Kentucky fans value excess. Having five McDonald’s All Americans on the court is a good start, but we’d prefer to have a handful on the bench, as well. Because we value excess, winning the games isn’t enough — we care about the way we win the games. Any team can string together a seismic winning streak, but that’s not enough. We want to see triple-doubles and players diving on the floor. Why settle for the easy layup when the tomahawk windmill dunk feels more celebratory? In this way, fans are like the world’s most punchable parents, encouraging their kids to stand on the table in the middle of the restaurant and sing a Christmas carol — because we love the kids, we expect you to love them as well. But it goes hand in hand with the other Kentucky basketball value: dominance.

This year’s team may be the element we need to remind us of the proper order of the world.

De’Aaron Fox has the greatest speed off the dribble and court vision that Kentucky’s seen since John Wall. The shooting guard, Malik Monk regards the laws of gravity as a polite suggestion. Last year, there was so much focus on what Isaiah Briscoe couldn’t do (shoot threes, shoot free-throws, shoot anything from farther out than a layup) that we overlooked his very real contributions (he can guard all five positions, and he carves up a zone to find the hoop the way electricity finds the ground). In the offseason, he clearly checked himself into basketball boot-camp and his jump-shot now flirts with competence, and he has become a threat for the Wildcats. Briscoe is Kentucky’s spork, an endlessly useful tool that makes the meal possible (many concerned loved ones tell me I overrate sporks).

Patrolling the inside is Edrice “Bam” Adebayo, a 19-year-old with a body like the one Trump imagines he sees when he looks in the mirror. UK fans have already tired of announcers telling us that he got his nickname “Bam” as a 1-year-old, when, watching “The Flinstones,” he flipped over a table. But it is worth remembering that he flipped over a damn table at 1.

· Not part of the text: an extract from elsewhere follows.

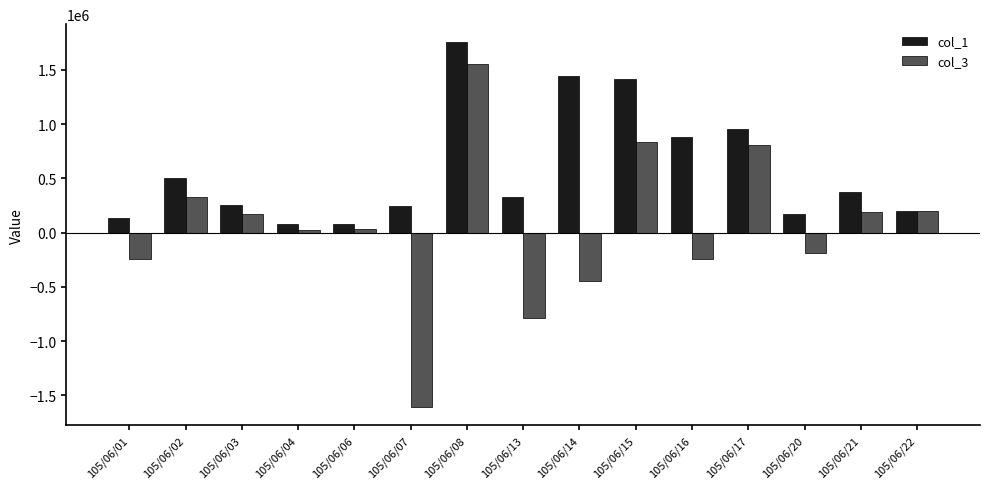

The col_1 series shows 243000 at 105/06/07. True or false?

True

Can they be beaten? Oh God yes. UCLA came into Lexington, playing Kentucky’s favored, fevered pace, and outran the Wildcats. Moreover, Kentucky has assembled this talent glut in the same year as so many blue-blood programs (Duke, North Carolina, Kansas, Indiana) have a loaded roster.

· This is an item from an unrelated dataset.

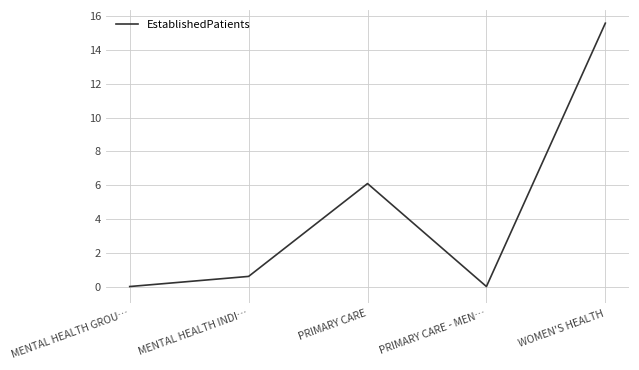

What position from the left is PRIMARY CARE?

3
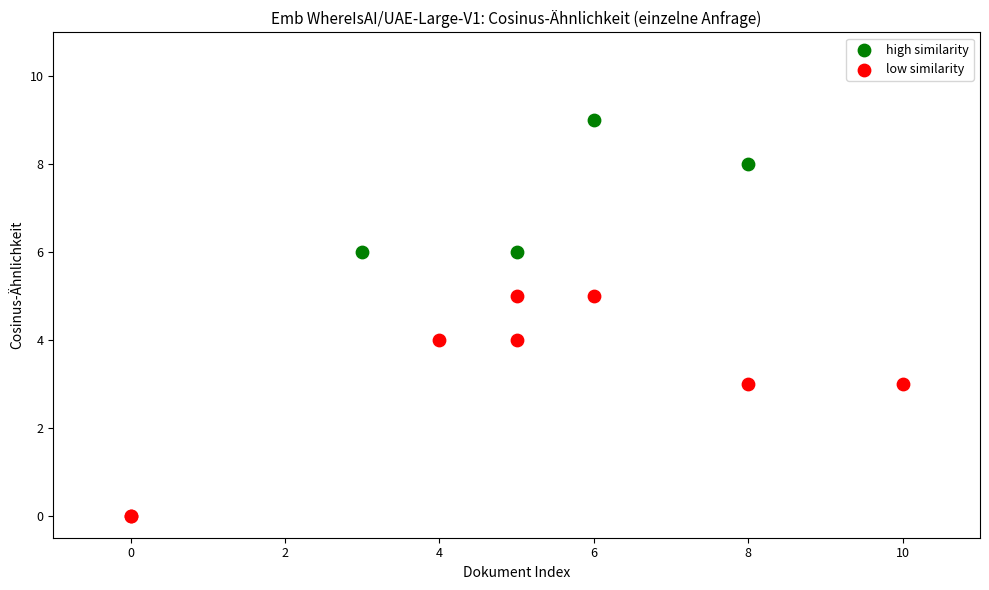

Which series reaches the maximum Y coordinate?

high similarity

But isn’t it better this way? This year, the Kentucky Wildcats will definitely be challenged and likely be beaten by a passel of teams. But this year, unlike last year, they are dominant. They have the talent, the skill and the drive to cut the nets, but, unlike scripted stories, nothing is guaranteed. The thrill of unraveling that mystery, of discovering the truths together, is why we seek out stories in the first place. This is, ultimately, the way basketball is supposed to be. But, dear God, if Ted Nugent grabs his penis and says “I got your Big Blue Nation right here,” then evacuate the building because something horrible is about to happen.